Celle de mon Doudou le lapin fait hurler maman qui cherche toujours à le laver. Alors je l’cache. Moi j’aime bien son odeur de main, son tissu râpé et ses trous ; j’mets mon nez dedans , je me respire et ça m’rassure.
J’suis comme un p’tit chien à renifler, toutes les odeurs m’attirent surtout celles des fromages. Capucine et Violette font les dégoutées mais moi j’adore les très forts avec des taches bleues, les crémeux, , les « qui puent» comme dit papa.

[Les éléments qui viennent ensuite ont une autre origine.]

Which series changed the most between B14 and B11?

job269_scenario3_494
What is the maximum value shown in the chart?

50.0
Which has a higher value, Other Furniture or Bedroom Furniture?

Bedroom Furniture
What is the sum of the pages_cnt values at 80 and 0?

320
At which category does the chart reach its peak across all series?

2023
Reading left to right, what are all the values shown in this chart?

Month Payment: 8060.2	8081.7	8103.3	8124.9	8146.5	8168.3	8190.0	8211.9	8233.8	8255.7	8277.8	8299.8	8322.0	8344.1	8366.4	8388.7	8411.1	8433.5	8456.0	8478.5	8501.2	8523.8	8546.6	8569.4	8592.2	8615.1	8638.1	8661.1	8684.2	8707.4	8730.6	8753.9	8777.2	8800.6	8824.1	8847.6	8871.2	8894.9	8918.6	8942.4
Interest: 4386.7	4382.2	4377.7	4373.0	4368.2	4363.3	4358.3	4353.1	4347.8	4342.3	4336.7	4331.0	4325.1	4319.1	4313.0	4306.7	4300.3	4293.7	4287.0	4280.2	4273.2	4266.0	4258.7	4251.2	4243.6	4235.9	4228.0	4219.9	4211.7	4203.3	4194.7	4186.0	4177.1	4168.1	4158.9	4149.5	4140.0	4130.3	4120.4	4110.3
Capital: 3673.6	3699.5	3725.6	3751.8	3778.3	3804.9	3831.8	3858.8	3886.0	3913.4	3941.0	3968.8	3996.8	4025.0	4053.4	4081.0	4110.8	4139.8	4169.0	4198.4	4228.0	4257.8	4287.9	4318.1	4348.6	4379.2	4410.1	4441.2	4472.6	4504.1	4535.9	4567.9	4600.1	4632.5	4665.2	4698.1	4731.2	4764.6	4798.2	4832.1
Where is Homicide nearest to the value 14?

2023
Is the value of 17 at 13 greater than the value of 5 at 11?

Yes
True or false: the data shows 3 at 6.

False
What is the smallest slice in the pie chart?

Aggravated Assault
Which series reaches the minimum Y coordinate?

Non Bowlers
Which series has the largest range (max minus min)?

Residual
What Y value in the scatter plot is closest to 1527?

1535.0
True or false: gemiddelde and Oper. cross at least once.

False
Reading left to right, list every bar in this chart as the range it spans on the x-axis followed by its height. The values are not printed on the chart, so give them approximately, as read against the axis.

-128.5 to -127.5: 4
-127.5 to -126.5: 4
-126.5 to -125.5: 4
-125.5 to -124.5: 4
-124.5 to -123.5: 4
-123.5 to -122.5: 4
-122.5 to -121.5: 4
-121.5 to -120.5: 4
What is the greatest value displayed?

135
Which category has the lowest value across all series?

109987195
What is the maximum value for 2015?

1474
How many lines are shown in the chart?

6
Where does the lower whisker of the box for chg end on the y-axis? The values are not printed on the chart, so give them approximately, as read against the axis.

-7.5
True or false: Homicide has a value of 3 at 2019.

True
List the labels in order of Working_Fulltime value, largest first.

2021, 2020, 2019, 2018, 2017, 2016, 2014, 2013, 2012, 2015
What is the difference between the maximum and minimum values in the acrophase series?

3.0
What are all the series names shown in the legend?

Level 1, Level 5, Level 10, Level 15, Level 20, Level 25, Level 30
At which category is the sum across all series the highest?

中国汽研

J’arrive pas toujours à me souvenir des noms mais j’sais bien montrer ceux que j’aime . Seulement un jour maman m’a interdit de montrer du doigt. Elle a dit que c’était impoli en me faisant les gros yeux ! Et maman elle a l'oeil pour c'qu'on fait qui faut pas faire .
Quand la tante Mathilde est venue à Pâques, que le plateau est arrivé sur la table, je lorgnais sur le rond à croûte orange, mon préféré. J’me tortillais sur ma chaise, j’étais bien embêtée ! J’savais plus comment il s’appelait et j’retenais mon doigt ; alors j’ai dit :
-j’veux de celui qui sent le pied !
Y’a eu un grand silence. Puis un immense éclat de rire. Depuis je sais son nom et j’l’aime toujours.